TASK DESCRIPTION: Your task is to find every line in the records that holds the string "proposed" and copy it.

--- DATASET EXTRACT Enclosed Below ---

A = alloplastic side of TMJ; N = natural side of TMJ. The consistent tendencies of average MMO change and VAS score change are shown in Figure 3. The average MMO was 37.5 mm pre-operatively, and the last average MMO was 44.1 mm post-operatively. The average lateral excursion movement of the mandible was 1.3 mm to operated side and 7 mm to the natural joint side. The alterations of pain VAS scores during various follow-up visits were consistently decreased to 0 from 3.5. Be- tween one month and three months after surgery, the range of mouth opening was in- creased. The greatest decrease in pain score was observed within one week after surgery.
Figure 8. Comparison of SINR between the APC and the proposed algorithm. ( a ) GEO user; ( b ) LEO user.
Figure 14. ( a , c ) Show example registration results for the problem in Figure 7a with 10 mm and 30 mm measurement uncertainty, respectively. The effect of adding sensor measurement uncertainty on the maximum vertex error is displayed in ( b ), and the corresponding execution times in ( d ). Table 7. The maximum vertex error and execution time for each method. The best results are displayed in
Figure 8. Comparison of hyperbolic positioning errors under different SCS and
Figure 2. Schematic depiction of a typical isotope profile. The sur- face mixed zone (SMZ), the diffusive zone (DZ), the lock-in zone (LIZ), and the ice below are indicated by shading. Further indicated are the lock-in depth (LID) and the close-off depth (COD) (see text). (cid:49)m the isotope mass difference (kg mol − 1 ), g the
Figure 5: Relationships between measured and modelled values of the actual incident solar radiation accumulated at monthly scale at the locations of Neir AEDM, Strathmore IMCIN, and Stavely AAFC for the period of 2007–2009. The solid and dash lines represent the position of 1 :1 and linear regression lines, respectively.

--- End of Enclosed DATASET EXTRACT ---
--- DATASET EXTRACT Enclosed Below ---

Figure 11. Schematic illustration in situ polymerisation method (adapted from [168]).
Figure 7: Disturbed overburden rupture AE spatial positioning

--- End of Enclosed DATASET EXTRACT ---
--- DATASET EXTRACT Enclosed Below ---

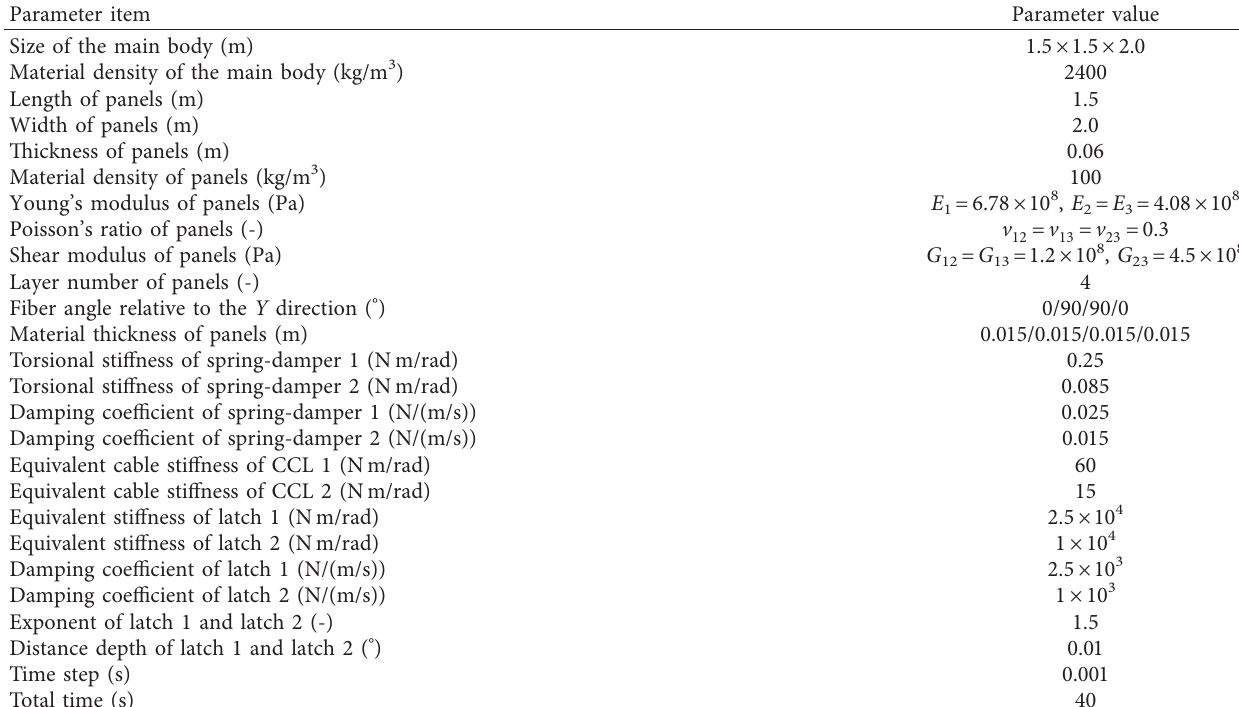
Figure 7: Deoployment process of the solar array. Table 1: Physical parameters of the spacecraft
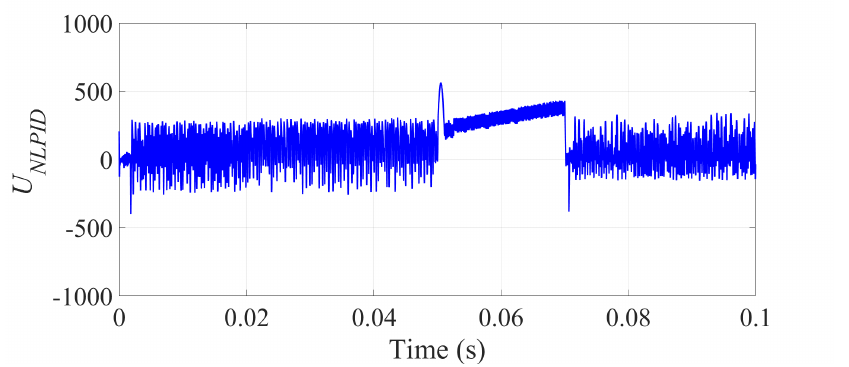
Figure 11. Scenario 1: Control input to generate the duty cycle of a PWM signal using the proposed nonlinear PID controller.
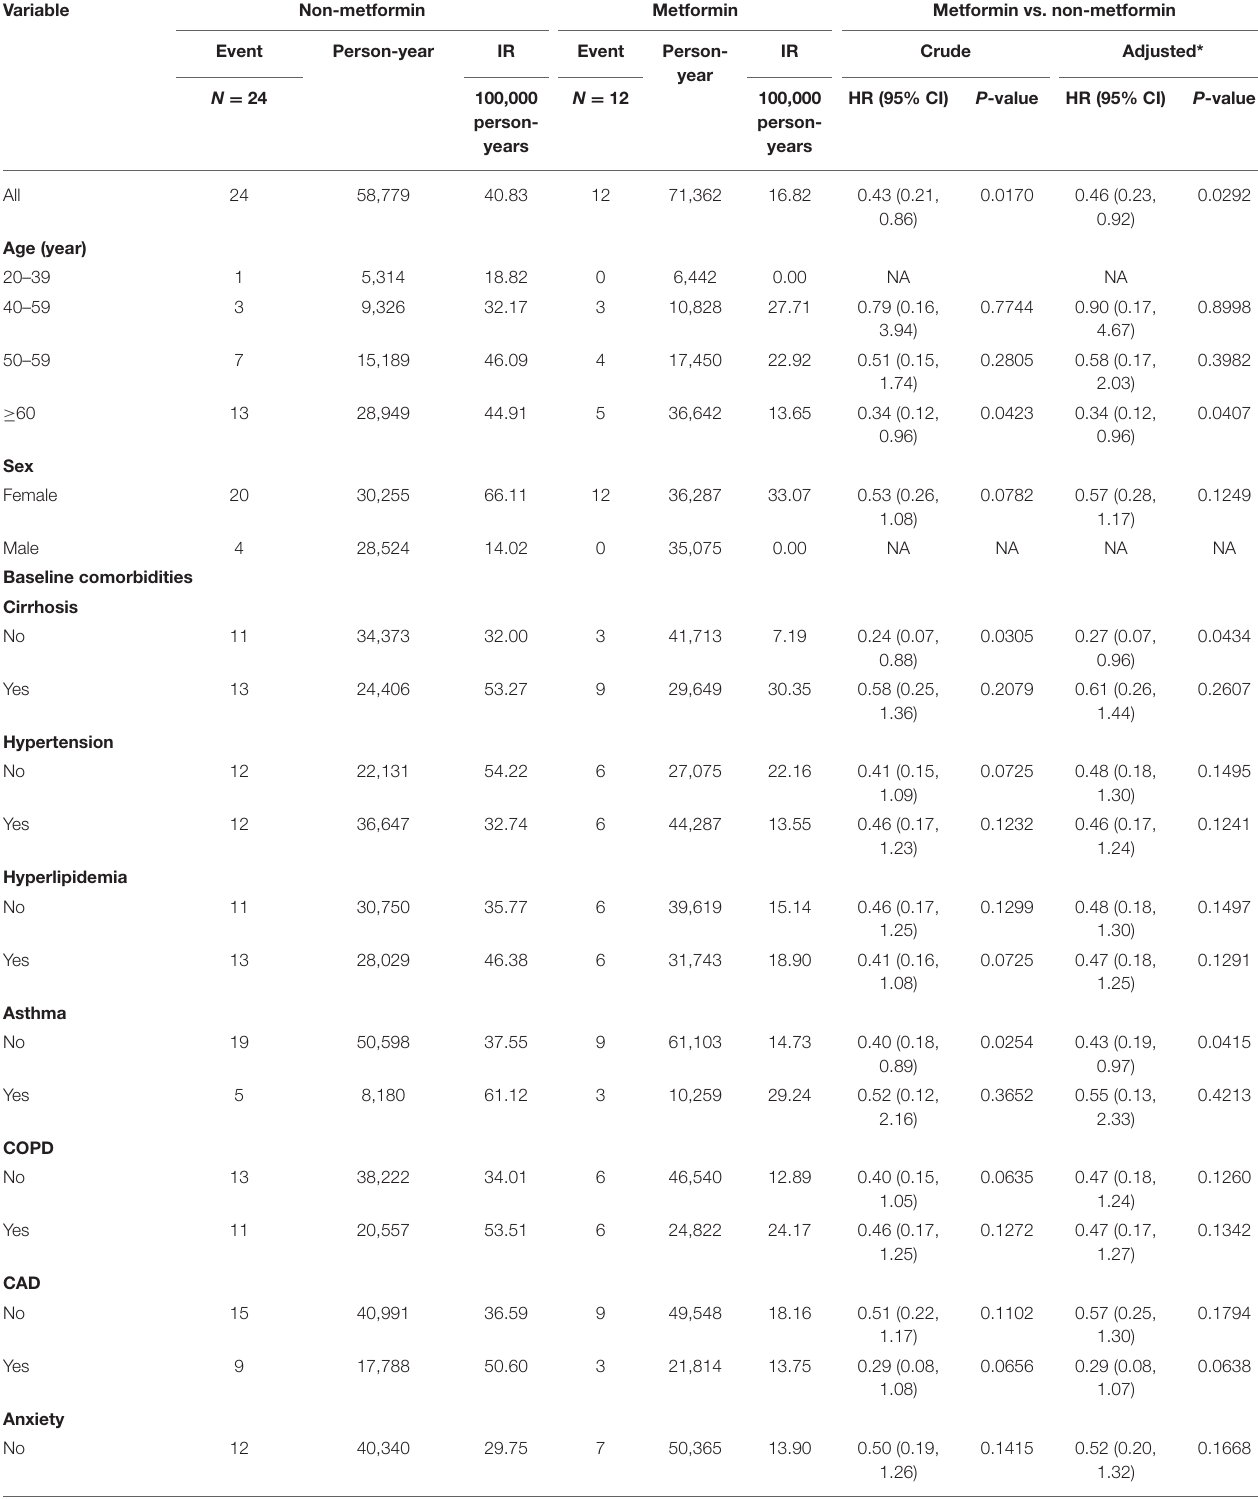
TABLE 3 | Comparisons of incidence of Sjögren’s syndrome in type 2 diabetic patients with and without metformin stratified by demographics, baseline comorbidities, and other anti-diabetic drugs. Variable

--- End of Enclosed DATASET EXTRACT ---

RESULT OF THE TASK:
Figure 8. Comparison of SINR between the APC and the proposed algorithm. ( a ) GEO user; ( b ) LEO user.
Figure 11. Scenario 1: Control input to generate the duty cycle of a PWM signal using the proposed nonlinear PID controller.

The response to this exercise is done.